All lines holding the string "lists" should be copied from the data below.
──────
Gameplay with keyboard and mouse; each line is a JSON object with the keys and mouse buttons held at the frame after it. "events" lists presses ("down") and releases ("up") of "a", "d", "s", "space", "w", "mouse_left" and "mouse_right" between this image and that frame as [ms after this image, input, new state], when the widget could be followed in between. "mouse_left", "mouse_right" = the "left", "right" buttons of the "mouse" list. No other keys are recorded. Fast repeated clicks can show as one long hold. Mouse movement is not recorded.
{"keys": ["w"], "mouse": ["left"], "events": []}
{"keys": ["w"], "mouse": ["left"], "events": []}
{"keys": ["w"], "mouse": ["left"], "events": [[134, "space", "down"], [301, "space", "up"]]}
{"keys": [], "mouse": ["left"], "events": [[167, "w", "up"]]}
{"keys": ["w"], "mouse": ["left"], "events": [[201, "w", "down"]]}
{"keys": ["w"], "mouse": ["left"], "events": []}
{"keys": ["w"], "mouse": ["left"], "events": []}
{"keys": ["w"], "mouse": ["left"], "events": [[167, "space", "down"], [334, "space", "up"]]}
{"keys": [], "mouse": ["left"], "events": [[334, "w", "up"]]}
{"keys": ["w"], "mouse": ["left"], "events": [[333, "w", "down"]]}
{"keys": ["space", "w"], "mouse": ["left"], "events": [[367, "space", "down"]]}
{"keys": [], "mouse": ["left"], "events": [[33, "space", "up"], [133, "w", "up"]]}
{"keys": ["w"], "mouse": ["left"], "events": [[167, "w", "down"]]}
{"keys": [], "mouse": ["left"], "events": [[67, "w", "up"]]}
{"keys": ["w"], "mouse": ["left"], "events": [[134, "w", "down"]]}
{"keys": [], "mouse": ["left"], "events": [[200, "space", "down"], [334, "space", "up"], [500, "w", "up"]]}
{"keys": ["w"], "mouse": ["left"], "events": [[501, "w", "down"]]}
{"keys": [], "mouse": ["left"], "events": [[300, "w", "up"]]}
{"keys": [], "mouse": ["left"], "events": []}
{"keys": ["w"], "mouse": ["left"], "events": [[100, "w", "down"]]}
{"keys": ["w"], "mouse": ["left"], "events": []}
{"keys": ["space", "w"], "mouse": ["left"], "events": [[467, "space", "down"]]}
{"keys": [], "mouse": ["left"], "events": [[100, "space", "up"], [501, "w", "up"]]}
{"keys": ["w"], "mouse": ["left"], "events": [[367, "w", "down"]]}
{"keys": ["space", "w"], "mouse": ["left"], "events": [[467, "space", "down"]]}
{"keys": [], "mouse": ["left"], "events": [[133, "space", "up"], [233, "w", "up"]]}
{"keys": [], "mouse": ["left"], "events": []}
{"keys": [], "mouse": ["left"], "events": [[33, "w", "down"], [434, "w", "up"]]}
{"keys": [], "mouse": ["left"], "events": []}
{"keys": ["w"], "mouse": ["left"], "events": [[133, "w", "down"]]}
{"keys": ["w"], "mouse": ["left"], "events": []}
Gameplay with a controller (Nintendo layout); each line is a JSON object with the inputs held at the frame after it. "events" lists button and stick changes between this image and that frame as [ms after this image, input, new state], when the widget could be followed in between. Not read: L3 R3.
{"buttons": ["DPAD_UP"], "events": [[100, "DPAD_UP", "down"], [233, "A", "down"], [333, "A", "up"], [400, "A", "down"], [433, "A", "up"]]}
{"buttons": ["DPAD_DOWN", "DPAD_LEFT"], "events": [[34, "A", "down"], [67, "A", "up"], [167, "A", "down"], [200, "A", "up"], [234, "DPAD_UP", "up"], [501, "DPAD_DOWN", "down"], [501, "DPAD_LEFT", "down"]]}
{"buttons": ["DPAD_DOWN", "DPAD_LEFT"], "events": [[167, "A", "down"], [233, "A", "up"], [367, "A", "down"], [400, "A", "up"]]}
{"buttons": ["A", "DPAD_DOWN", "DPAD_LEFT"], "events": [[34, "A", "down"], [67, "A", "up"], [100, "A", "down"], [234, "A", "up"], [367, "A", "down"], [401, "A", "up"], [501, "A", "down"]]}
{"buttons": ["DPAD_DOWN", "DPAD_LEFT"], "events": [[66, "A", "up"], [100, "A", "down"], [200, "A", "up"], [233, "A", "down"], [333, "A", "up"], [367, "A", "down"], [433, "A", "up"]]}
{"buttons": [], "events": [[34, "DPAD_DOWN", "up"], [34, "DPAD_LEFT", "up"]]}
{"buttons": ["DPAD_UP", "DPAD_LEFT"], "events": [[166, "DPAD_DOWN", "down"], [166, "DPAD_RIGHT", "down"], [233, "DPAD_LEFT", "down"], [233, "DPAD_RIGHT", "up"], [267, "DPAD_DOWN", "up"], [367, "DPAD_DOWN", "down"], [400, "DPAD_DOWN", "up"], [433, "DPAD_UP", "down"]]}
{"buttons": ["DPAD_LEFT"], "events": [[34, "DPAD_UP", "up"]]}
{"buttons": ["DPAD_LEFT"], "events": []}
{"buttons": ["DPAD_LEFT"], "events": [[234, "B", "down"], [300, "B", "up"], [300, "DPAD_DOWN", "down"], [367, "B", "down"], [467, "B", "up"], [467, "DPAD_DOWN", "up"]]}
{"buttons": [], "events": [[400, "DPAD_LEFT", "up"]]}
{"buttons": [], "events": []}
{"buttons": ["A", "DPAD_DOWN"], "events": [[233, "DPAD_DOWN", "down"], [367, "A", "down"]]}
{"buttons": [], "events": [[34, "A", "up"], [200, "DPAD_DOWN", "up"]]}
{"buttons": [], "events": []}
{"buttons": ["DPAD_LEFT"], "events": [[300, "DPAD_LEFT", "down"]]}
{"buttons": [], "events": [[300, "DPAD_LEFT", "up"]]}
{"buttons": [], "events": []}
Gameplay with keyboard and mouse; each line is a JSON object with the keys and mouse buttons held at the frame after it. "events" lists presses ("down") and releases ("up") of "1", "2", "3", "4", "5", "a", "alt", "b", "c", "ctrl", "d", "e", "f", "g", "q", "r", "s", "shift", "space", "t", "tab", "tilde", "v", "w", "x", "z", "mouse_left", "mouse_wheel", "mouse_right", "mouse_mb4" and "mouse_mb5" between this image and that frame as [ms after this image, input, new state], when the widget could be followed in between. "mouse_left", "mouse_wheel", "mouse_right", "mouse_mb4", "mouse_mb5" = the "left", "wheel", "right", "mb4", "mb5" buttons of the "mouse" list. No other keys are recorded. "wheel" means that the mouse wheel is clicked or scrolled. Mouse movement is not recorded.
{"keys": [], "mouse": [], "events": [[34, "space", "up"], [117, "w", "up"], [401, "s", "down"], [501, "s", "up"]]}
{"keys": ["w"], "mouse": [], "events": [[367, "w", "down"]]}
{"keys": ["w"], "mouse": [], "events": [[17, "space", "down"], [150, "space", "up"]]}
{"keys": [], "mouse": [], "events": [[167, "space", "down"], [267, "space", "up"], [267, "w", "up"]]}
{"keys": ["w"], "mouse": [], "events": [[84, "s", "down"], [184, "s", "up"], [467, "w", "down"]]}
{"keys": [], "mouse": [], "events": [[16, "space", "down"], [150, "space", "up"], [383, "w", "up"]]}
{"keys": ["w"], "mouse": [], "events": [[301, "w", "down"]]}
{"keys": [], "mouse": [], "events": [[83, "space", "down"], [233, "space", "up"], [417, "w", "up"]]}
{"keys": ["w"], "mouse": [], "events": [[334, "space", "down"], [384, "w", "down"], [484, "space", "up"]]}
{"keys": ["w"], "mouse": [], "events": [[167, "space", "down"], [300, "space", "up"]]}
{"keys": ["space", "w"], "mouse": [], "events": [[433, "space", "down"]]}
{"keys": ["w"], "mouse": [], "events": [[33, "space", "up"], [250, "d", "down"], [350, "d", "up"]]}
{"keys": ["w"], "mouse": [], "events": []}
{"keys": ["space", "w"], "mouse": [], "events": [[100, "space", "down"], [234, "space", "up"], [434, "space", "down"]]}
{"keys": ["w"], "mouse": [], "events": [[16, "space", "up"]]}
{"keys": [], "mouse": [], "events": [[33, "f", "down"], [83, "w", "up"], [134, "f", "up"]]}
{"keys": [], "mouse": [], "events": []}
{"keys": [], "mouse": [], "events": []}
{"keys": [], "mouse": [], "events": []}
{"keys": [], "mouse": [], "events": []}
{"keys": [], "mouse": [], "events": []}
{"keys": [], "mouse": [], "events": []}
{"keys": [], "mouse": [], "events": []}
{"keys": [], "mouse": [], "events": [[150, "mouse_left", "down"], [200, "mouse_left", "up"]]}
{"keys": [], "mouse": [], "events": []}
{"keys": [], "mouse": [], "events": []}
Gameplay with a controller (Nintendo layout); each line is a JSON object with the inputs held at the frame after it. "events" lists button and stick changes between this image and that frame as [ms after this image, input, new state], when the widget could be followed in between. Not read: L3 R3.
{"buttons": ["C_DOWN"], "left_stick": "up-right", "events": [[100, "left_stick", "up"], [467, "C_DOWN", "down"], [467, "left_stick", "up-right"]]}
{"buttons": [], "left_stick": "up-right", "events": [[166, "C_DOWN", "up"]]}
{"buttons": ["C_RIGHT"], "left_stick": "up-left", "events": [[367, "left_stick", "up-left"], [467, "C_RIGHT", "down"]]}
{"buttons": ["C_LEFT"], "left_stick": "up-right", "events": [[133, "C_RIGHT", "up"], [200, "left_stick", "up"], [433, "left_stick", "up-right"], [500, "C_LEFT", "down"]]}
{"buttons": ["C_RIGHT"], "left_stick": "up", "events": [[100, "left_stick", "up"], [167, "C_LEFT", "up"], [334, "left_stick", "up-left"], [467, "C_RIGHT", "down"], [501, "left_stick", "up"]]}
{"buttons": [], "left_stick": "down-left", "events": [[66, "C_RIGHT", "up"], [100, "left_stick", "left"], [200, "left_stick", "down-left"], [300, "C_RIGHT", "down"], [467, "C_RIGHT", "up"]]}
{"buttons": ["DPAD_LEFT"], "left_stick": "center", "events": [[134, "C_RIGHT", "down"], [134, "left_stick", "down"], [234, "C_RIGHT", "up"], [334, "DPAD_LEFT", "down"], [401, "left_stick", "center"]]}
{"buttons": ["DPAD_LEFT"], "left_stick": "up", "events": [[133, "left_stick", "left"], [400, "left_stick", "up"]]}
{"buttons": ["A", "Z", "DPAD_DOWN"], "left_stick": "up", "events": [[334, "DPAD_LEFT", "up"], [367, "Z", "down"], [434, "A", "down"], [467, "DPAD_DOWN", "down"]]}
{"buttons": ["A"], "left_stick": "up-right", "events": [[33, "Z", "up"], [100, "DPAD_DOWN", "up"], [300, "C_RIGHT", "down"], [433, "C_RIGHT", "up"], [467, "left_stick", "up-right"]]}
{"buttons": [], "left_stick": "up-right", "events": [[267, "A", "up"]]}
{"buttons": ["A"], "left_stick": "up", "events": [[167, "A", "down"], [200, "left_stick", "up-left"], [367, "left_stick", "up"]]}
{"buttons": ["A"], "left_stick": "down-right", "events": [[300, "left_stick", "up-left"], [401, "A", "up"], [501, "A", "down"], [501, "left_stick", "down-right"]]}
──────
Output for this exercise:
Gameplay with keyboard and mouse; each line is a JSON object with the keys and mouse buttons held at the frame after it. "events" lists presses ("down") and releases ("up") of "a", "d", "s", "space", "w", "mouse_left" and "mouse_right" between this image and that frame as [ms after this image, input, new state], when the widget could be followed in between. "mouse_left", "mouse_right" = the "left", "right" buttons of the "mouse" list. No other keys are recorded. Fast repeated clicks can show as one long hold. Mouse movement is not recorded.
Gameplay with a controller (Nintendo layout); each line is a JSON object with the inputs held at the frame after it. "events" lists button and stick changes between this image and that frame as [ms after this image, input, new state], when the widget could be followed in between. Not read: L3 R3.
Gameplay with keyboard and mouse; each line is a JSON object with the keys and mouse buttons held at the frame after it. "events" lists presses ("down") and releases ("up") of "1", "2", "3", "4", "5", "a", "alt", "b", "c", "ctrl", "d", "e", "f", "g", "q", "r", "s", "shift", "space", "t", "tab", "tilde", "v", "w", "x", "z", "mouse_left", "mouse_wheel", "mouse_right", "mouse_mb4" and "mouse_mb5" between this image and that frame as [ms after this image, input, new state], when the widget could be followed in between. "mouse_left", "mouse_wheel", "mouse_right", "mouse_mb4", "mouse_mb5" = the "left", "wheel", "right", "mb4", "mb5" buttons of the "mouse" list. No other keys are recorded. "wheel" means that the mouse wheel is clicked or scrolled. Mouse movement is not recorded.
Gameplay with a controller (Nintendo layout); each line is a JSON object with the inputs held at the frame after it. "events" lists button and stick changes between this image and that frame as [ms after this image, input, new state], when the widget could be followed in between. Not read: L3 R3.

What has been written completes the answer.